--- START ---

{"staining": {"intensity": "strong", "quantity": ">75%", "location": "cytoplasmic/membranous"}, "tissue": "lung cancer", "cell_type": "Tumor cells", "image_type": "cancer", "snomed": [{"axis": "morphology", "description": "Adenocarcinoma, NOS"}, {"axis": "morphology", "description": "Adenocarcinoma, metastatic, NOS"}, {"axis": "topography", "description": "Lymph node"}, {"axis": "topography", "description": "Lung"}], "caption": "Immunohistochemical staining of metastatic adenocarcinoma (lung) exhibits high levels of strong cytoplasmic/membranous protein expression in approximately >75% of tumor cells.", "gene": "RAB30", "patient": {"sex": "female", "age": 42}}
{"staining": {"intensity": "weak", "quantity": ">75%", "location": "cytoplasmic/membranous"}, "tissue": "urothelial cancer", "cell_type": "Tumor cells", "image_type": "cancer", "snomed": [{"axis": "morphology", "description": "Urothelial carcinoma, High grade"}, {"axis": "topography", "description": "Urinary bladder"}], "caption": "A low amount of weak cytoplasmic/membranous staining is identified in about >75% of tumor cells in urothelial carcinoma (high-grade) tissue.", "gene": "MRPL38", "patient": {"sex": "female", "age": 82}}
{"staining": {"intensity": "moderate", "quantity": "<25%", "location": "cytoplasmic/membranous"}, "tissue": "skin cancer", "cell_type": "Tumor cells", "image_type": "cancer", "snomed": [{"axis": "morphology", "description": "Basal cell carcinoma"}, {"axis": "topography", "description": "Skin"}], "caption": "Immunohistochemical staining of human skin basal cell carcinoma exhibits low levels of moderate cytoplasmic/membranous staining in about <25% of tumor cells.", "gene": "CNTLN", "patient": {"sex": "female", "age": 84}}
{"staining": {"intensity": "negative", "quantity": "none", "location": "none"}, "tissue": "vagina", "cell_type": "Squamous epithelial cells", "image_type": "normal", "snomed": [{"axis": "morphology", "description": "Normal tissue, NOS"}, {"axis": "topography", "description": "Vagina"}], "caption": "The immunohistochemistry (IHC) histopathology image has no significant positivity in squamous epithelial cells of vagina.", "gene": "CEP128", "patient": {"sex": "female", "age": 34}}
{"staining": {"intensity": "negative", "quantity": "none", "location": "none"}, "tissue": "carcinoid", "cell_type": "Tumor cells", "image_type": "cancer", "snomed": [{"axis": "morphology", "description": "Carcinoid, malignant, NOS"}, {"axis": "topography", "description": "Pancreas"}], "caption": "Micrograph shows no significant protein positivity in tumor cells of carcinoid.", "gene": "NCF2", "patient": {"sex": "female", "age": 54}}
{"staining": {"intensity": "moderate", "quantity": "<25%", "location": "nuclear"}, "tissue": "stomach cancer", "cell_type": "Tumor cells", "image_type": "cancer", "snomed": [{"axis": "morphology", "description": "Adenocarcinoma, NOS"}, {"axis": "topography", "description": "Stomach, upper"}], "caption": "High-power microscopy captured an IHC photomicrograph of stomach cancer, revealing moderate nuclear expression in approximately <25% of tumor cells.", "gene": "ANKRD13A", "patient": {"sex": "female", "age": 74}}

--- END ---

→ **What to do**
Your reply should consist of all the records, restated exactly.

→ **Solution below**
{"staining": {"intensity": "strong", "quantity": ">75%", "location": "cytoplasmic/membranous"}, "tissue": "lung cancer", "cell_type": "Tumor cells", "image_type": "cancer", "snomed": [{"axis": "morphology", "description": "Adenocarcinoma, NOS"}, {"axis": "morphology", "description": "Adenocarcinoma, metastatic, NOS"}, {"axis": "topography", "description": "Lymph node"}, {"axis": "topography", "description": "Lung"}], "caption": "Immunohistochemical staining of metastatic adenocarcinoma (lung) exhibits high levels of strong cytoplasmic/membranous protein expression in approximately >75% of tumor cells.", "gene": "RAB30", "patient": {"sex": "female", "age": 42}}
{"staining": {"intensity": "weak", "quantity": ">75%", "location": "cytoplasmic/membranous"}, "tissue": "urothelial cancer", "cell_type": "Tumor cells", "image_type": "cancer", "snomed": [{"axis": "morphology", "description": "Urothelial carcinoma, High grade"}, {"axis": "topography", "description": "Urinary bladder"}], "caption": "A low amount of weak cytoplasmic/membranous staining is identified in about >75% of tumor cells in urothelial carcinoma (high-grade) tissue.", "gene": "MRPL38", "patient": {"sex": "female", "age": 82}}
{"staining": {"intensity": "moderate", "quantity": "<25%", "location": "cytoplasmic/membranous"}, "tissue": "skin cancer", "cell_type": "Tumor cells", "image_type": "cancer", "snomed": [{"axis": "morphology", "description": "Basal cell carcinoma"}, {"axis": "topography", "description": "Skin"}], "caption": "Immunohistochemical staining of human skin basal cell carcinoma exhibits low levels of moderate cytoplasmic/membranous staining in about <25% of tumor cells.", "gene": "CNTLN", "patient": {"sex": "female", "age": 84}}
{"staining": {"intensity": "negative", "quantity": "none", "location": "none"}, "tissue": "vagina", "cell_type": "Squamous epithelial cells", "image_type": "normal", "snomed": [{"axis": "morphology", "description": "Normal tissue, NOS"}, {"axis": "topography", "description": "Vagina"}], "caption": "The immunohistochemistry (IHC) histopathology image has no significant positivity in squamous epithelial cells of vagina.", "gene": "CEP128", "patient": {"sex": "female", "age": 34}}
{"staining": {"intensity": "negative", "quantity": "none", "location": "none"}, "tissue": "carcinoid", "cell_type": "Tumor cells", "image_type": "cancer", "snomed": [{"axis": "morphology", "description": "Carcinoid, malignant, NOS"}, {"axis": "topography", "description": "Pancreas"}], "caption": "Micrograph shows no significant protein positivity in tumor cells of carcinoid.", "gene": "NCF2", "patient": {"sex": "female", "age": 54}}
{"staining": {"intensity": "moderate", "quantity": "<25%", "location": "nuclear"}, "tissue": "stomach cancer", "cell_type": "Tumor cells", "image_type": "cancer", "snomed": [{"axis": "morphology", "description": "Adenocarcinoma, NOS"}, {"axis": "topography", "description": "Stomach, upper"}], "caption": "High-power microscopy captured an IHC photomicrograph of stomach cancer, revealing moderate nuclear expression in approximately <25% of tumor cells.", "gene": "ANKRD13A", "patient": {"sex": "female", "age": 74}}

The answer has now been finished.